Ein weiteres Anliegen der Galerie lag in der multimedialen Einbeziehung der Medien, wie z.B. der Fotografie , des Films, musikalischen Darbietungen und der  Performance .  Daneben hat Coelin  in der eigenen Galerie  auch selbst seine Bilder mehrfach ausgestellt, sowie in Galerien in Wuppertal, Schwelm, Hagen, Stuttgart und Ulm.

Zudem hat  er sich  neben der Malerei  und der Philosophie  im Bereich des künstlerischen Kurzfilms engagiert und war zunächst 1. Vorsitzender der Medienoperative, nun der Filmkunst Ulm e.V.   2003  initiierte  das  Kurzfilmfestival  in Ulm mit dem Titel  Chronos und Kairos, dem ein großer Erfolg beschieden war.  Er hat  auch selbst   zahlreiche Kurzfilme produziert, die am ehesten in die Kategorie Kultfilm gehört. Die Ausdrucksformen seiner Filme sind wie der Großteil seiner Werke expressiv. 
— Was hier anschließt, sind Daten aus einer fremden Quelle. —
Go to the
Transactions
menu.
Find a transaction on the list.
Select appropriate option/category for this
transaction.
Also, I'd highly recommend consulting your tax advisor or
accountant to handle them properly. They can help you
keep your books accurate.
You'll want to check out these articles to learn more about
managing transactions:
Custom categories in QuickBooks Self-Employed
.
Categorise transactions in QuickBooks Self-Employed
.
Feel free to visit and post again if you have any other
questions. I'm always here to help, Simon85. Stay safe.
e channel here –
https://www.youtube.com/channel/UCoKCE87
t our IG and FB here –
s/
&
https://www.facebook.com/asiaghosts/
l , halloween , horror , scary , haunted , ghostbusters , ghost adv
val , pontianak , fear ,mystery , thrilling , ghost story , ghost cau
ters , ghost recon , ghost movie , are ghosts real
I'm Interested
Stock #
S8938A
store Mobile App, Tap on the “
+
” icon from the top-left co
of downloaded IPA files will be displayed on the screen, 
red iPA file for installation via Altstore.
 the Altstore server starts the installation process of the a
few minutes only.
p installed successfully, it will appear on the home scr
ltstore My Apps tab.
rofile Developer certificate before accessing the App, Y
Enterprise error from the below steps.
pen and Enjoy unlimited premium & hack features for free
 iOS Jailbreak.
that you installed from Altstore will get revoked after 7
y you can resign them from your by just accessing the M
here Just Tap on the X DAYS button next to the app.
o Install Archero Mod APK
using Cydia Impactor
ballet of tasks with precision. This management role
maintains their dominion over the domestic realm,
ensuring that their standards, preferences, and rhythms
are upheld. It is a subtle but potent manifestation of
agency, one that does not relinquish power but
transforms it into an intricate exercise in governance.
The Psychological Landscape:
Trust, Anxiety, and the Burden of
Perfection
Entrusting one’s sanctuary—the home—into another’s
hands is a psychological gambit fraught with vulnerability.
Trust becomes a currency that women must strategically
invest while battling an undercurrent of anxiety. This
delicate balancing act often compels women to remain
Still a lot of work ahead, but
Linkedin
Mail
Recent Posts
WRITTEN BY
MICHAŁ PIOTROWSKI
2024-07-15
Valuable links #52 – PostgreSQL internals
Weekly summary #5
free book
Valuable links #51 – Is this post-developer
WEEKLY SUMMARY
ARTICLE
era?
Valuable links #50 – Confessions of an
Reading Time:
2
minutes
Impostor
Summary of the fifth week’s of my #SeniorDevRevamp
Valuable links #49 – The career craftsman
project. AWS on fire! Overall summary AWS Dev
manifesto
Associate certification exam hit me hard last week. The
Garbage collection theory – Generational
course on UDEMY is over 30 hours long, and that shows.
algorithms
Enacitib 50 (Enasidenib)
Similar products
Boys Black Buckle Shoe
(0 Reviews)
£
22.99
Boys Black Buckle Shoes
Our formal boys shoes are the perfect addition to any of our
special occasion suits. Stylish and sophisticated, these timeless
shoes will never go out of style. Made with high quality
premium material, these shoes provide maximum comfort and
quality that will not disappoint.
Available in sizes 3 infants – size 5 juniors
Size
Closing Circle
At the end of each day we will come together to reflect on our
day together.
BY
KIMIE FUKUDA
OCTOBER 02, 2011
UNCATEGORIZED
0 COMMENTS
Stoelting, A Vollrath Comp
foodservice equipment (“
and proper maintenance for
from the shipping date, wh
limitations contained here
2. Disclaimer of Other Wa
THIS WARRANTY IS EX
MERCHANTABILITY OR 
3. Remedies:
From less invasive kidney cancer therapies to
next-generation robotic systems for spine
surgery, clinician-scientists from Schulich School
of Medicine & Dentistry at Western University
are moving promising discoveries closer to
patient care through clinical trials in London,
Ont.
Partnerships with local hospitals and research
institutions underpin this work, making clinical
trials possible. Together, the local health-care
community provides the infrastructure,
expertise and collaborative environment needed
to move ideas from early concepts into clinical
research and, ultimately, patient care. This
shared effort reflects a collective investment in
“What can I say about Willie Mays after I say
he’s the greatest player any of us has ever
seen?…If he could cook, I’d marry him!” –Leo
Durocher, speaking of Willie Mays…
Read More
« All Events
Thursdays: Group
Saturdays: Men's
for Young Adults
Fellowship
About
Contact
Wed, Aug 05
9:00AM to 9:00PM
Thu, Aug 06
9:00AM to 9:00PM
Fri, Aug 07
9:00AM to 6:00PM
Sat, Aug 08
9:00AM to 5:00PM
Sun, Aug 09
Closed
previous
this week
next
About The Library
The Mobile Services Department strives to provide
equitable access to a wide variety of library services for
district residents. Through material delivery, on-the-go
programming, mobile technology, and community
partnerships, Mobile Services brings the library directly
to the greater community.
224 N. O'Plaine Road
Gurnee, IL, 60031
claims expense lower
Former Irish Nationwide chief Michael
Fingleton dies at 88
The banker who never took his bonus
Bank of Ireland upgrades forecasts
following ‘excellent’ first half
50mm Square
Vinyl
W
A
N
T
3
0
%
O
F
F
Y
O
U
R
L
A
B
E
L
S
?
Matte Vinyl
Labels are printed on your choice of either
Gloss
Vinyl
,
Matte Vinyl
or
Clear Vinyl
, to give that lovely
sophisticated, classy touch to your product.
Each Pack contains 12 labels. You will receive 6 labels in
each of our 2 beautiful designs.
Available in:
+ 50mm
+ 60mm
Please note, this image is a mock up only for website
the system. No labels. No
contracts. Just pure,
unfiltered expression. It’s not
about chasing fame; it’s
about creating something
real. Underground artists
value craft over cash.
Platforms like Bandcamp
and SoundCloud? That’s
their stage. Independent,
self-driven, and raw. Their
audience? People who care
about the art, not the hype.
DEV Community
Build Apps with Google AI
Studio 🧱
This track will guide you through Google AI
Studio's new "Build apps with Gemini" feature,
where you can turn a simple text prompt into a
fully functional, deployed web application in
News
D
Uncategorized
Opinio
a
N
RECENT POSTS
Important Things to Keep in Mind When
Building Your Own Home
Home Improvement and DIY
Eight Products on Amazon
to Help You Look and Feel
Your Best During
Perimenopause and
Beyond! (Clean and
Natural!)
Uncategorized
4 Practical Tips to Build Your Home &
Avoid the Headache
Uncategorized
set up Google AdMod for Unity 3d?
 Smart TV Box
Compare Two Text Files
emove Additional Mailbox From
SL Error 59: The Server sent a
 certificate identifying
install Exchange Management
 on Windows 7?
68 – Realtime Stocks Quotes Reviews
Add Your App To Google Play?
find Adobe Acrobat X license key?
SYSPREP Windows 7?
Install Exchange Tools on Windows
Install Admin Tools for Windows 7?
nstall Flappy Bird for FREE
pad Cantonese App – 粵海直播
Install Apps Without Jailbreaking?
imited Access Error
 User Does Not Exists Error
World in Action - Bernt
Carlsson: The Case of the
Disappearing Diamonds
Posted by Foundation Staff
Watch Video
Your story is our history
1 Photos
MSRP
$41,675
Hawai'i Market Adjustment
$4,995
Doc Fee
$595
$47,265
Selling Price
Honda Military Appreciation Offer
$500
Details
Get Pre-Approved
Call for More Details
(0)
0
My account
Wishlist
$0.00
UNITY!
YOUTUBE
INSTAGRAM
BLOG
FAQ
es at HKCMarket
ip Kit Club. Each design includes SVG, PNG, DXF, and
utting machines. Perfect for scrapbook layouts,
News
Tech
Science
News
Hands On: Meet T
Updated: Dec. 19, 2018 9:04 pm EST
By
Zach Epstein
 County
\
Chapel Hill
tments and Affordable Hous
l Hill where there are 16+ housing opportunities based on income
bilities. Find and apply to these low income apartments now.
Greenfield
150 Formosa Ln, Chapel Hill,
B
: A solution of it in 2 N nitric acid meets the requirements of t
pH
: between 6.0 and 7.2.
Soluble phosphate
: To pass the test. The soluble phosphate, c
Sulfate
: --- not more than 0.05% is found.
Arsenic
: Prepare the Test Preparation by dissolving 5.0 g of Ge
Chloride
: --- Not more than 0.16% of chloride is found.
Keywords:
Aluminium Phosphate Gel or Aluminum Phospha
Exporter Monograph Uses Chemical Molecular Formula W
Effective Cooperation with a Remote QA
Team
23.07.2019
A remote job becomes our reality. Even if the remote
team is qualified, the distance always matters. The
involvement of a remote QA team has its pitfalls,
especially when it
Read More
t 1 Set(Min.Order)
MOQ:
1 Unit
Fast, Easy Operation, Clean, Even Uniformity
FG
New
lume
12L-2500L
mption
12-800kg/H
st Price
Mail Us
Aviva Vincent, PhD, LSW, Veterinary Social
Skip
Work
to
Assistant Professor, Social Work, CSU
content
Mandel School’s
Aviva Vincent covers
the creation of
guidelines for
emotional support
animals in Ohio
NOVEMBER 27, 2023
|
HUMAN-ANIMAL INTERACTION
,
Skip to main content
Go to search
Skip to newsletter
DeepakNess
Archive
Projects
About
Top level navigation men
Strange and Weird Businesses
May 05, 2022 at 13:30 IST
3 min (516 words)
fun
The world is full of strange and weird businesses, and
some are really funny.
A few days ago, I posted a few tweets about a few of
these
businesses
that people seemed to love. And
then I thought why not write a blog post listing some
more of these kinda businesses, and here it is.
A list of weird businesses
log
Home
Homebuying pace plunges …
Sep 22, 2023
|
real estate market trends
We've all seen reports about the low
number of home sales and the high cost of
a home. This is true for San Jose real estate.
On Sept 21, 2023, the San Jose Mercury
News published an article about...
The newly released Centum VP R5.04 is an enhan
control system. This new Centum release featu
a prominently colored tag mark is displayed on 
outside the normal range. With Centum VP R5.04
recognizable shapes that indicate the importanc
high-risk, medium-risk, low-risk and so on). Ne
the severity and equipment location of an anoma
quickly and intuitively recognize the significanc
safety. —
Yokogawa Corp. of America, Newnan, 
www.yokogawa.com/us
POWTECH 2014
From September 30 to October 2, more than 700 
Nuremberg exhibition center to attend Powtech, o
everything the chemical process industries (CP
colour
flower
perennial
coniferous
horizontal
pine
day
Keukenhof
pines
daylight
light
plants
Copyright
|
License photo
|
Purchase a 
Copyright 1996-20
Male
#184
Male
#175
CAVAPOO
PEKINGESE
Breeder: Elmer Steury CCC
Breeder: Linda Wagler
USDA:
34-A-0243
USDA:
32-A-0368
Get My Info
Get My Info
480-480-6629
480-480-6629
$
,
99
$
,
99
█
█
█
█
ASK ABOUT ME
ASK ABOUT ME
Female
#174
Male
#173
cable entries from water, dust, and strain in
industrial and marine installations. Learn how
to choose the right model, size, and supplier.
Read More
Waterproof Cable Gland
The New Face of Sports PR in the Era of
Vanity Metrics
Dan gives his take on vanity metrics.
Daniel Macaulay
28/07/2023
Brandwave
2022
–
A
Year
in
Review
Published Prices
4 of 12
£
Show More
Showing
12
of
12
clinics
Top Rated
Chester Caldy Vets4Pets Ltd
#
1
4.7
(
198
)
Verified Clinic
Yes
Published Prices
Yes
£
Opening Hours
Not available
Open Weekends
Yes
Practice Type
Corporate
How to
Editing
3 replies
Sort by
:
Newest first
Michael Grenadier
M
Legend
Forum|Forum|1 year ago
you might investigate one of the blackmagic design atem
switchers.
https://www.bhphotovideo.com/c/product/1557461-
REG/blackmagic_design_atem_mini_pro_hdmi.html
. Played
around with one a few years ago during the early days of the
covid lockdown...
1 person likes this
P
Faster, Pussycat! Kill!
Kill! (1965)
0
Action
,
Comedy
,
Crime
Seit 1988  hat er sich  neben der eigenen künstlerischen Produktion auch der  Philosophie mit dem Schwerpunkt Ästhetik gewidmet. Sein Philosophikum mit dem Thema " Nietzsche und die  Ästhetik"  veröffentlichte er  2009  unter dem Titel "Versuchende." Ein weiteres Werk 
mit dem Titel  "Traumzeit" (Phänomenologie der Träume)  das  er ebenfalls 2009 herausgab, beinhaltet die  rein philosophische Auseinandersetzung    seines umfangreichen Traummaterials, das er jahrzehntelang gesammelt hat.  So nahe an der Quelle der Inspiration  hat er gleich auch einen Gedichtband  aus diesen Erfahrungen angehängt, um somit das Thema mit  Hilfe verschiedener  Sprachformen zu beleuchten.  In  seinem soeben erschienenen  dritten Buch  mit dem Titel "Abenteuer eines Zeitreisenden"   hat Peter G. Zöls seine gesamtes Traummaterial ungekürzt veröffentlicht.